Since our chess algorithm is proprietary we don't want to embed it in an app or browser-side script. Instead we choose a client-server architecture where the client part handles only the cosmetics of display. This architecture is also useful to upgrade our chess program in case of any bugs. Swapping out code on our central server is simpler than updating an app on every client device. However, 'hot swapping' code on a live server - the proverbial midstream change of horses - is a different matter altogether (in fact it is one of the benefits of building systems using Erlang).


In this article we'll assume that the client-side app or html5 widget has already been built for presenting the chess board graphic, animating piece movements, and handling communications to/from a web server. Our focus will be on this web server, which in its simplest form would be a single computer connected to the Internet using a static IP address. The job of the server is two-fold: (i) field a two-way communication link to each client, and (ii) compute new moves in response to each player.

[Note: Don't try this at home. Hosting a web server on a residential connection will lead to network traffic patterns that your internet service provider (ISP) is likely to disapprove of. For this reason web servers are usually installed in special data centres, but that is truly getting ahead of the story.]

We want our chess service to be performant (play chess fast and win), but we also want it to scale (play millions of people simultaneously). Note that performance and scalability are very different things. A scalable service may be envisaged to play millions of (ordinary) players, while a performant one might be designed outwit a (single) top grandmaster. Question is to what extent can we build a service that does both.

Sytem design

In practice the service will be more complex than a web server, but the simplest version would consist of only two parts: (i) network sockets, and (ii) main program.

Think of the network sockets as a row of telephone operators, behind whom sits our main program - a champion chess grandmaster who doubles as the CTO of our start-up. Players from around the world call our toll-free telephone number and our operators (who are standing by) field the calls. Each operator has a chess board and a two-way chess clock, and players indicate their moves using chess rank-and-file notation. Our grandmaster prowls the room studying the boards and making moves.


The service is online, a hundred eager players have called in, the game is afoot. What is the best strategy for our grandmaster? Should she go around the room playing each board in cyclic order? Remember this is a blitz game, so it's possible that when she moves to a board that player is still thinking. So we come up with a little lightbulb at each phone cubicle - the bulb lights up only when the clock is ticking our time, so the grandmaster knows which board to skip.

Performance vs. Scale

Fine. What happens when one of the boards is tough - another grandmaster has quietly called in on a line (chess is a mind game), and since the calls are anonymous we don't know who's playing. Our grandmaster is forced to think more on this board, PLUS the seconds are ticking away on all other boards that are lit up. Should she win this game (she has a good idea who has called in) by taking a risk on the other boards? What if the grandmaster wolf pack has gathered - now there seem to be two strong boards... then three, four,.... You can see why performance and scalability are often considered orthogonal goals.
====
• **DIRECTIONS**
- A) Answer these from the chess server article, one line each:
(i) What two jobs does the server have?
(ii) When does the lightbulb at each phone cubicle light up?
(iii) In the telephone analogy, what do the network sockets correspond to?
- B) Write the next part of the chess service article, picking up after its final sentence.

• **SUPPLIED DATA**
====
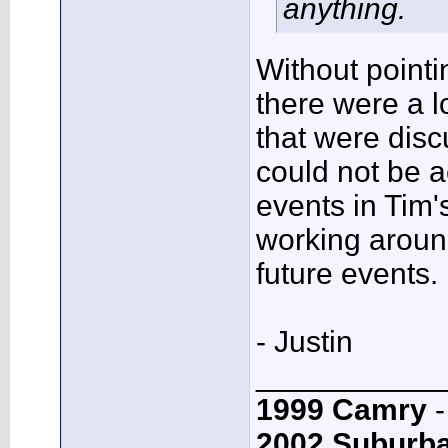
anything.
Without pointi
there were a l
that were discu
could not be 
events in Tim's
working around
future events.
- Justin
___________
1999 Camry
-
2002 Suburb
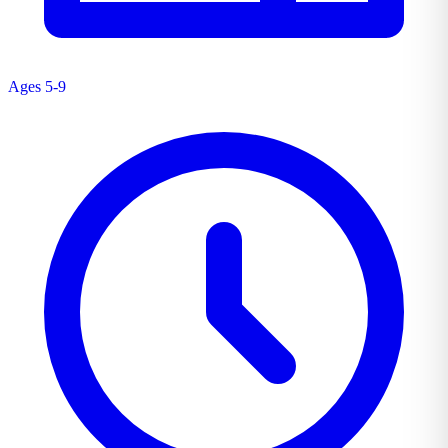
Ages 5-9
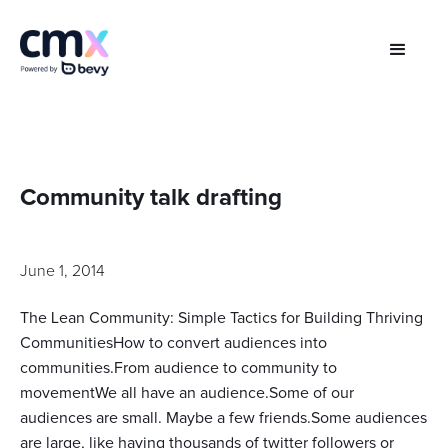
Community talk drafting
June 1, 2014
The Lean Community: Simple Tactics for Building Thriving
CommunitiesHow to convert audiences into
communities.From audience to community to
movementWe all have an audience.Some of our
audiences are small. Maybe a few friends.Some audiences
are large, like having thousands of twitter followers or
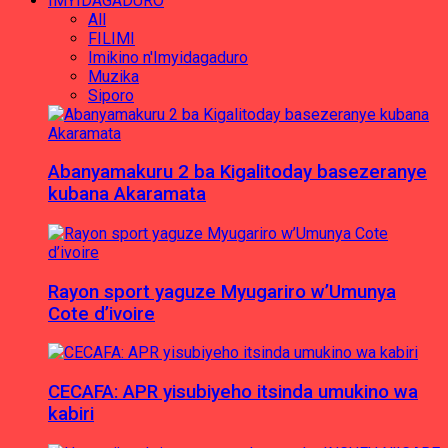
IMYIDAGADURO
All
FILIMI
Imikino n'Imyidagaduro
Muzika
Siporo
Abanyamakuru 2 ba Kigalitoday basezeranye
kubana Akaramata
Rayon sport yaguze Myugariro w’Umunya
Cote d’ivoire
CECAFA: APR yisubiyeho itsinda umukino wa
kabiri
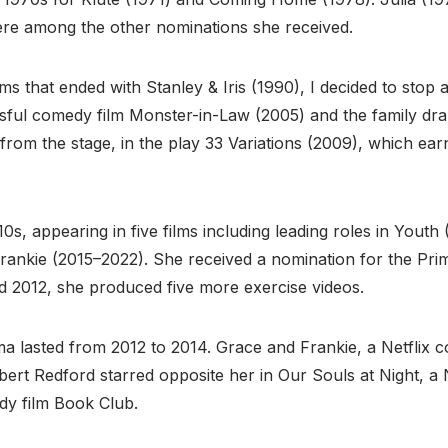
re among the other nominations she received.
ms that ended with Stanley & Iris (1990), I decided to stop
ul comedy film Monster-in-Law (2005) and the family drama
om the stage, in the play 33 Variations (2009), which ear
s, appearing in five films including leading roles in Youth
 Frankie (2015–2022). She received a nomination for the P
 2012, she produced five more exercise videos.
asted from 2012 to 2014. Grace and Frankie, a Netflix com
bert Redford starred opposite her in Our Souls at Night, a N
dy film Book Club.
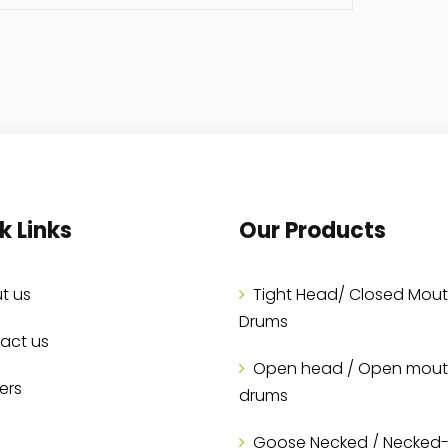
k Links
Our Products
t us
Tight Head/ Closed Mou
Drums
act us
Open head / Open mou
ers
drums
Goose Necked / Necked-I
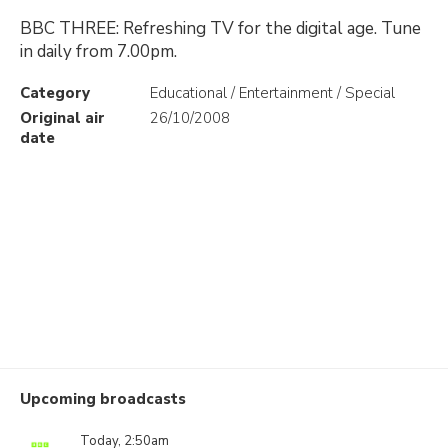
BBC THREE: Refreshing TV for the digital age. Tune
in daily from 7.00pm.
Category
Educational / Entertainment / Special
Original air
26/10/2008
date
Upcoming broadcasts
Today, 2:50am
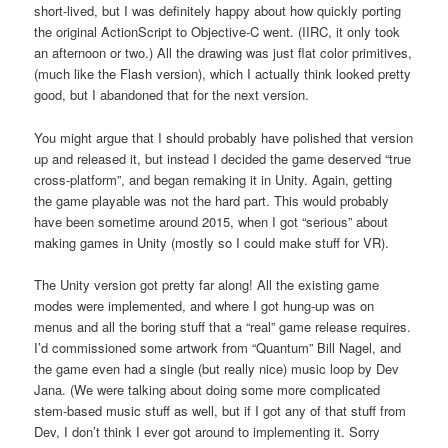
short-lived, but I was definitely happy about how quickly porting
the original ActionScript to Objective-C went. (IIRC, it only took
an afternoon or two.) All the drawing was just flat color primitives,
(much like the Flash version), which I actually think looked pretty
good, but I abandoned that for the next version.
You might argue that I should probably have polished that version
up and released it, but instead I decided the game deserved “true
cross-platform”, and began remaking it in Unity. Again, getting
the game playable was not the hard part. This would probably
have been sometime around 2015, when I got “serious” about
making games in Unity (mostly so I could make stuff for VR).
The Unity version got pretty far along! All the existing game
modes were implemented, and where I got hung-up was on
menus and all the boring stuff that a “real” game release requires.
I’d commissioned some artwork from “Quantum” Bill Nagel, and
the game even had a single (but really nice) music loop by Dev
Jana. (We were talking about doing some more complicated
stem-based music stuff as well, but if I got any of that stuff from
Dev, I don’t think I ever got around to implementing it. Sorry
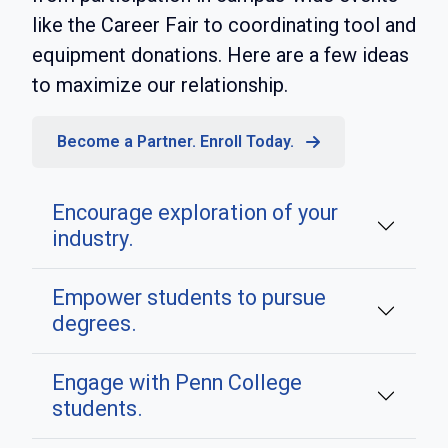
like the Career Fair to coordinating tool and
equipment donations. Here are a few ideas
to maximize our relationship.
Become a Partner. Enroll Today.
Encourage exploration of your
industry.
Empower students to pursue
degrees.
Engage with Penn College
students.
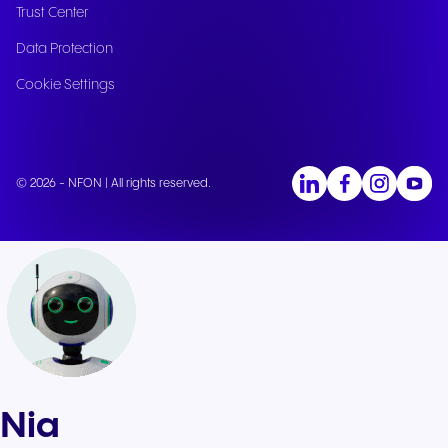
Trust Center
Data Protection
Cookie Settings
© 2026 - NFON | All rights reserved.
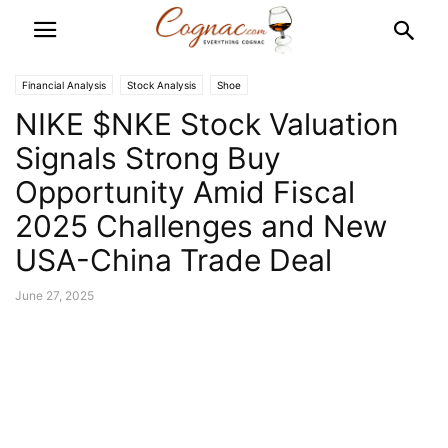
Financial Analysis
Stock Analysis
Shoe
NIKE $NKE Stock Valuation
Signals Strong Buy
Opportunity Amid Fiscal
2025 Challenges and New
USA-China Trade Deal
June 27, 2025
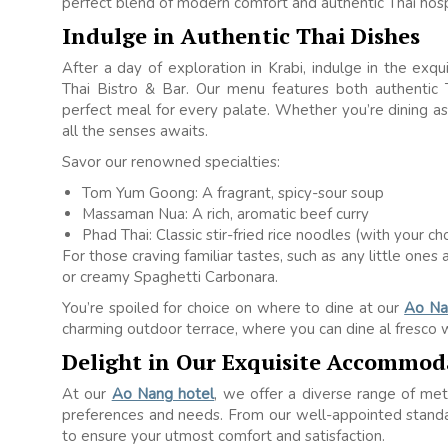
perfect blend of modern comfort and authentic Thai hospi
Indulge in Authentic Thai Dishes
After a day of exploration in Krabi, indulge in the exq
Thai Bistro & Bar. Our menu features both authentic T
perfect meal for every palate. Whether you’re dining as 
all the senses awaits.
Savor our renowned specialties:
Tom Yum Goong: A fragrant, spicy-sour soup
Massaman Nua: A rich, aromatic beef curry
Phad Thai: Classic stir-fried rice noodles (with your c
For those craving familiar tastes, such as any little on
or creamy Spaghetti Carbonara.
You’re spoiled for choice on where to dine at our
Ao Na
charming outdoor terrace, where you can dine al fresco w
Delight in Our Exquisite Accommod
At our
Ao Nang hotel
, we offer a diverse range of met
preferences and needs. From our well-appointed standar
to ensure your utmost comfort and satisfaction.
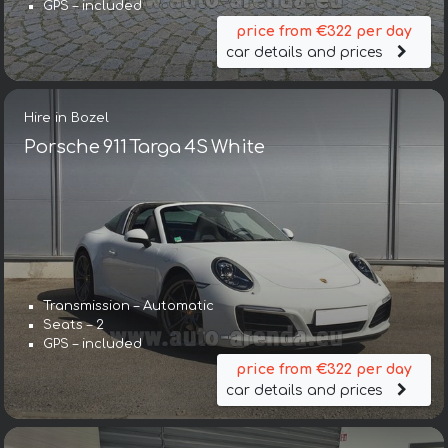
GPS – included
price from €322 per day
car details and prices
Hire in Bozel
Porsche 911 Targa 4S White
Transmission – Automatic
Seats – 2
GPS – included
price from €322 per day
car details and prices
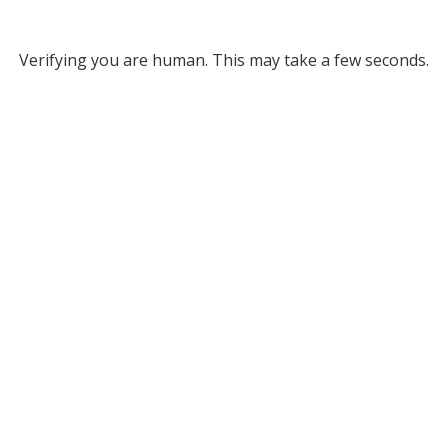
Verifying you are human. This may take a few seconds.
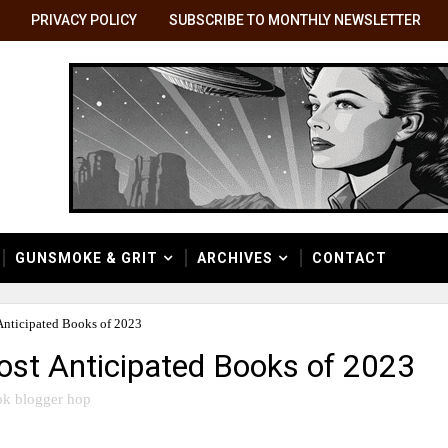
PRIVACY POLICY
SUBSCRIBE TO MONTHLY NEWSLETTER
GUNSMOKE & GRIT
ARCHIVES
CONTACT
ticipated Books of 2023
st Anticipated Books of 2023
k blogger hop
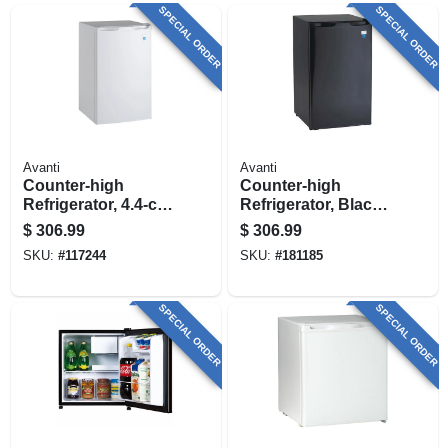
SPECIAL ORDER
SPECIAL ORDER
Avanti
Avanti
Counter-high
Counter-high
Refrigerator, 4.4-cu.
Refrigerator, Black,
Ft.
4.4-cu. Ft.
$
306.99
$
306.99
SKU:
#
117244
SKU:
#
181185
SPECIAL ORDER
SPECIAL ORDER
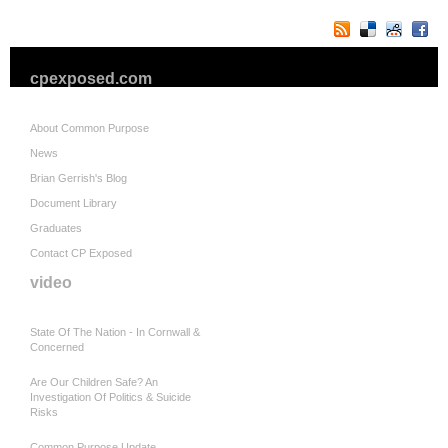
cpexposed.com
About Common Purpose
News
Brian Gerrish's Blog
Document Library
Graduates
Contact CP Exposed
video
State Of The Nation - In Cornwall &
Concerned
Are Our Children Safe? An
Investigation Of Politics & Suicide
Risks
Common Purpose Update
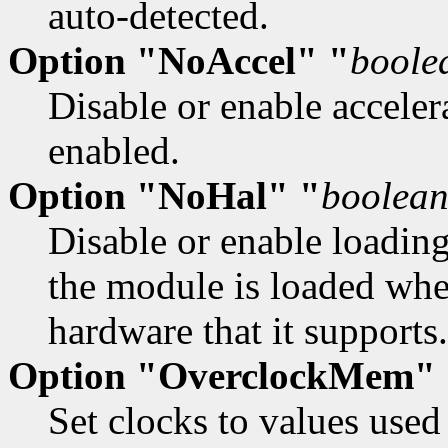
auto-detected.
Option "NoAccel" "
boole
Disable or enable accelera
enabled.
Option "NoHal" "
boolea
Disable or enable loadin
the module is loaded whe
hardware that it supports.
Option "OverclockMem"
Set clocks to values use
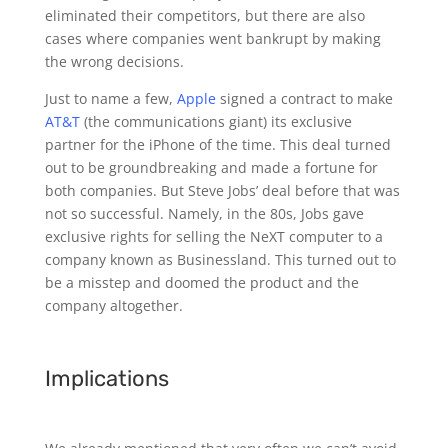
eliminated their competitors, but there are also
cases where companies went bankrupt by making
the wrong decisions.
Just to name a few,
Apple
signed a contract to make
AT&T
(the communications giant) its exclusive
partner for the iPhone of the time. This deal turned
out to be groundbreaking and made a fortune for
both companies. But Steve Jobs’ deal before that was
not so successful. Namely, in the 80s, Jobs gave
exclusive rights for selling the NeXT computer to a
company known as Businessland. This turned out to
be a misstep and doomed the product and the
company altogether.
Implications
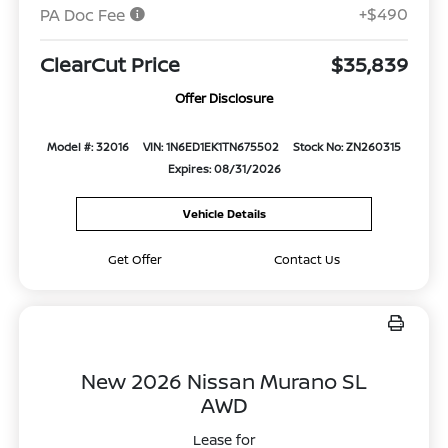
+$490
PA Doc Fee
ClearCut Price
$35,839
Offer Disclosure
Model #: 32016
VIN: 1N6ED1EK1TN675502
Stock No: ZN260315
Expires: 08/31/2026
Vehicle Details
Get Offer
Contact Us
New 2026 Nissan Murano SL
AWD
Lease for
====
• **RESULTS BY TASK**
- A)
(i) Fielding a two-way communication link to each client, and computing new moves in response to each player.
(ii) Only when the clock is ticking our time.
(iii) A row of telephone operators.

- B)
Playing simultaneous games isn't easy, even for our grandmaster CTO. On moving to each new board she has to mentally switch context - she has to refresh her mind with the position: which opening is being played, the current line of play, any immediate threats, and possible continuations. This context switch takes some time and energy, and it wears out our CTO. We want to make things easier for her, so we look for ways in which we can help. We may not play chess well, but we can at least run around carrying messages or serving refreshment.

Scale up

Lets now put this in the server context. Say we had a single main program that did both jobs: not only compute the chess moves but also service the sockets. Since we don't want a waiting socket to block the main program, we decide to use multiple processor threads. Think of a thread like time sharing a processor. We create a thread pool of resources (it's hard not to visualize a sewing basket with multiple needles and threads) and assign an available thread to every new player opening a socket (think incoming phone call). Our program then walks the sockets, and when a socket is lit the processor switches to the corresponding thread. If the transfer is synchronous, the thread has to wait till the data transfer from the client is complete - so the thread is said to block. The operating system (OS) switches to another thread, recall that this context switch comes with a cost. Every new thread comes with its own memory overhead, and as the number of simultaneous players goes up we start to empty our thread pool and use up all the memory.

In this situation we decide we need a machine with a faster processor and more memory. This is roughly how web services were operated about a decade ago, the emphasis was on machines that scaled up clock frequency and memory capability.

Workloads and Commodity Processors

It's important to emphasize that in every generation of Moore's Law there have always been custom-built high-end processors and machines. So it's not correct to claim that the path toward high-performance began with commodity processors. One way to look at this is to consider something like a telephone directory enquiry (411) service. In the past - say thirty years ago - people called this service with queries and operators looked up the information on a central computer. Some manufacturers specialized in 411 computers, some others focused on airline reservations, and so on... there were a heterogeneous mix of machines tuned for each application, business was good.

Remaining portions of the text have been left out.